> **EXERCISE REQUIREMENTS**
(a) In the community column, what is the address of the Lyric Theater?
(b) Extend the community column by adding new text after its last sentence.

> **GIVEN PASSAGE**
Community Voices

Friends and Neighbors: South Carolina official ‘miseducated’ about meaning of Confederate flag

South Carolina state Rep. William ‘Bill’ Chumley.
South Carolina state Rep. William ‘Bill’ Chumley. CNN via YouTube

When I read of South Carolina state Rep. William ‘Bill’ Chumley’s remarks about the Mother Emanuel AME Church shooting on June 17 in Charleston, I wondered what he would have done in a similar situation.

“These people sat in there and waited their turn to be shot. That’s sad. Somebody in there with a means of self-defense should have stopped this … because the gunman reloaded his gun in the process,” said Chumley, according to news reports.

Chumley, a Republican, has since apologized for his remarks: “My view, which I was clumsily trying to express, was that it is painfully regrettable that someone was not able to intervene in this demented killer’s life to stop him. … The responsibility for the despicable murders in Charleston rests solely on the murderer. If any of my remarks suggested differently, I am truly sorry.”

Maybe Chumley is sorry for his remarks. I can’t read his mind. But I can’t help but think of the many shootings in the past, in which a single gunman shot multiple people, without any of the other victims jumping to the defense. Hasn’t he ever heard of someone being so stunned at such a time that they became “frozen” or unable to act for what could have been a few life-saving seconds?

I have tried to place myself in Mother Emanuel Church that fateful evening. What would I have done? I am sure that had I been there and saw the young white man walking in, I would have been happy that he had come to join in the prayer meeting.

While the Bible tells us to “watch and pray,” in my effort not to make the young stranger feel uncomfortable, I would not have stared at him. Rather, I would have given him a welcoming smiled and continued singing, praying or listening to the teaching of the pastor. That was probably the feeling of those attending the prayer meeting that night, Mr. Chumley.

It seems kind of odd to me, though, that Chumley was defending the use of the Confederate flag at the South Carolina State Capitol when he made his remarks. He blamed the “misuse and miseducation of the flag” on the efforts of protesters seeking to place the flag in a museum rather than flaunt it by flying it above the state capitol. In his defense though, I must say that he was absolutely right when he said lawmakers should be focusing on the easy access to guns.

I believe that it is Chumley who has been “miseducated” about the flag when it comes to what it means to African Americans. The Confederate flag to us, represents a dark past — slavery. And waving the Confederate flag in the faces of African Americans is kind of like waving the swastika in the faces of Jews. It is just downright offensive.

First Fridays Amateur Night

The popular “First Fridays Amateur Night” showcase has returned to the historic Lyric Theater at 819 NW Second Ave. in Overtown for its monthly talent show. Rapper “Big Pat” will also return to defend his winning title as a new slate of competitors try for the $500 prize.

If you think you have talent, then the Black Archives History and Research Foundation of South Florida is looking for you, and is accepting auditions on an ongoing basis throughout the season.

If you think you are good enough to grace the Lyric stage, you may audition in person at the theater between 10 a.m. and 4:30 p.m. Monday through Friday, or by emailing audition footage performing your talent to lyrictheater@theblackarchives.org. If you wish to audition in person, call the office in advance of your arrival at 786-708-4610.

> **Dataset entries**

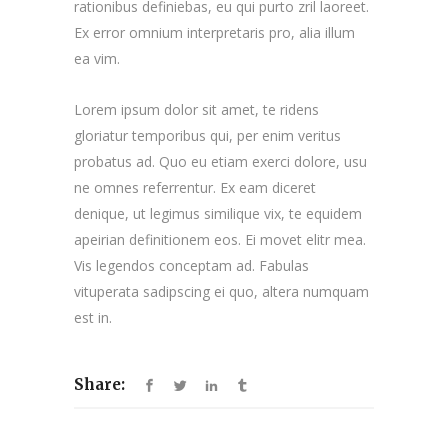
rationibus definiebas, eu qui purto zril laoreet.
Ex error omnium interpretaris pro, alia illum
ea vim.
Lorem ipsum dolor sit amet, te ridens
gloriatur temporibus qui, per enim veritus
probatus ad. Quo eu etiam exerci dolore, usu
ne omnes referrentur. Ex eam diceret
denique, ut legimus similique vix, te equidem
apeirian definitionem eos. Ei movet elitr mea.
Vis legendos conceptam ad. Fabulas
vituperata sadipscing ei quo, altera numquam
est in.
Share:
==
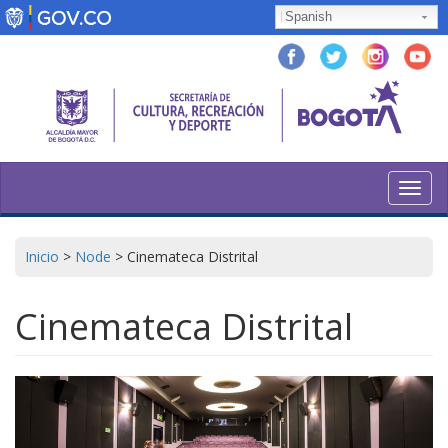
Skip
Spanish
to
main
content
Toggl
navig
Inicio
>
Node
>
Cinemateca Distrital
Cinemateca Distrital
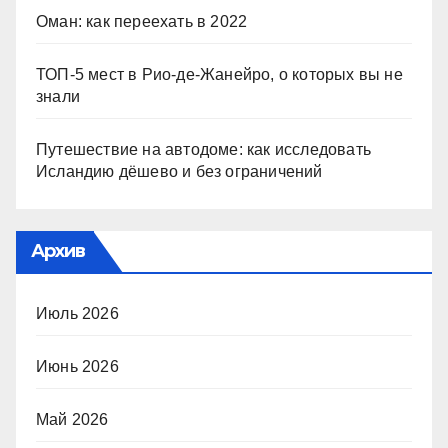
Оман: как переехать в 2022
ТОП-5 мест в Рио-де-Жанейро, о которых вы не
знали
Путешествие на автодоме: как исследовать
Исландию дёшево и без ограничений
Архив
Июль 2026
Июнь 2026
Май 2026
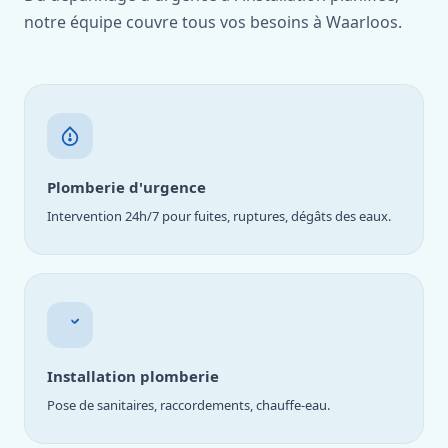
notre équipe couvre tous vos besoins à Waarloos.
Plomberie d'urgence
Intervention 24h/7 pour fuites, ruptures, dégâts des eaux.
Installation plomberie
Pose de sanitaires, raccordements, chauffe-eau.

> **RESPONSES BY TASK**
(a) 819 NW Second Ave. in Overtown.

(b)
The amateur show features entertainers in several categories including singing, dancing, instrumental musicians, jugglers and comedians. Winners are chosen by a live audience, who will either clap or boo the contestant based on his/or her ability to make an impression. Those who are applauded make it to the end of the show where they go head-to-head to see who gets the loudest round of applause. Those who get booed are danced off the stage by the loud and lively Showtyme Junkanoo Band. Each winner will come back the next month to defend their title.

The amateur hour is hosted by comedian Chello Davis with DJ K-Chin and the live music by Jody Hill and Deep Fried Funk Band.

Lyric Live started Friday and will continue the first Friday of each month through Dec. 4. An all-star show will be on Feb. 5, 2016.

Power Hour program

The Boys and Girls Clubs of Miami-Dade offers many benefits to young people throughout the county. Recently, the organization partnered with Ross Stores to promote academic success for youngsters through its Power Hour program, an interactive after-school homework assistance program for members ages 6 to 18.

Three out of 10 youths will not graduate from high school on time, often due to serious challenges they face personally and academically. The Power Hour program offers the opportunity for club staff to support youth in developing a positive attitude about learning while emphasizing the importance of high school graduation, according to a news release.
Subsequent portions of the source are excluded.